▶ _Work item A_
In the essay about fitness and home electronics, list the older devices kept in the move to a flat screen TV.

=====

A few years ago my son traded in his Wii for a PlayStation3. While he was stepping up to higher resolution imagery, I was stepping down to crappier fitness.

Wii Fit, with its robotic, incessant, perfectly-sculpted instructors, had kept me in line since we'd moved and left the home gym behind. Without those memes and their beady little eyes insisting daily that I step on the board so they could monitor my every move, tighten my torso and do five more, I pretty much relaxed my stance, my form and my stamina. Gone was accountability. I was left to the honor system to go for the burn. I leaned more to the chill. My body reflected my relaxed workout. "The change" didn't help either -- with the temperature or my evolving form.

Where once I could watch my calories and fat for a few days and drop five, now I could cleanse for a week, lose that five and gain it back with the first grapefruit. OK, so there were also six pieces of Mozza pizza involved. I was starving, dammit!

Last month, we became the last household in America to make the transition to a flat screen TV while retaining an ancient Marantz receiver, a non Blu-ray DVD/CD player and a VCR (Kidding. Kind of. It's hooked up to the 19-inch picture tube TV in my bedroom). It required a major effort to get the old gazillion-pound Sony dinosaur to the recycler and then get the resurrected vintage components rewired. As a single mom, I hired a highly-skilled techno geek who ever-so-gently and barely condescendingly encouraged me to upgrade to sleeker, superior, this century stuff. Oh yeah? I countered by adding the old Wii Fit to the mix.

=====

▶ _Work item B_
From the entries below, collect every line that contains the word "website".

(Saved entries)
=====

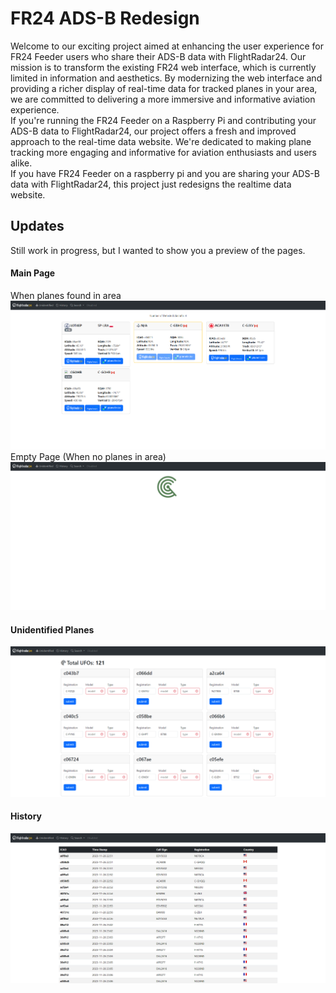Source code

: # FR24 ADS-B Redesign
Welcome to our exciting project aimed at enhancing the user experience for FR24 Feeder users who share their ADS-B data with FlightRadar24. Our mission is to transform the existing FR24 web interface, which is currently limited in information and aesthetics. By modernizing the web interface and providing a richer display of real-time data for tracked planes in your area, we are committed to delivering a more immersive and informative aviation experience.
<br>
If you're running the FR24 Feeder on a Raspberry Pi and contributing your ADS-B data to FlightRadar24, our project offers a fresh and improved approach to the real-time data website. We're dedicated to making plane tracking more engaging and informative for aviation enthusiasts and users alike.
<br>
If you have FR24 Feeder on a raspberry pi and you are sharing your ADS-B data with FlightRadar24, this project just redesigns the realtime data website.

## Updates
Still work in progress, but I wanted to show you a preview of the pages.
#### Main Page
When planes found in area
![Main Page Demo](/_README_imgs/main_demo.png)
<br>Empty Page (When no planes in area)
![Main Empty Page Demo](/_README_imgs/main_empty_demo.png)
#### Unidentified Planes
![Unidentified Planes Page Demo](/_README_imgs/unidentified_demo.png)
#### History
![History Page Demo](/_README_imgs/history_demo.png)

=====

▶ _Output A_
- an ancient Marantz receiver
- a non Blu-ray DVD/CD player
- a VCR

▶ _Output B_
If you're running the FR24 Feeder on a Raspberry Pi and contributing your ADS-B data to FlightRadar24, our project offers a fresh and improved approach to the real-time data website. We're dedicated to making plane tracking more engaging and informative for aviation enthusiasts and users alike.
If you have FR24 Feeder on a raspberry pi and you are sharing your ADS-B data with FlightRadar24, this project just redesigns the realtime data website.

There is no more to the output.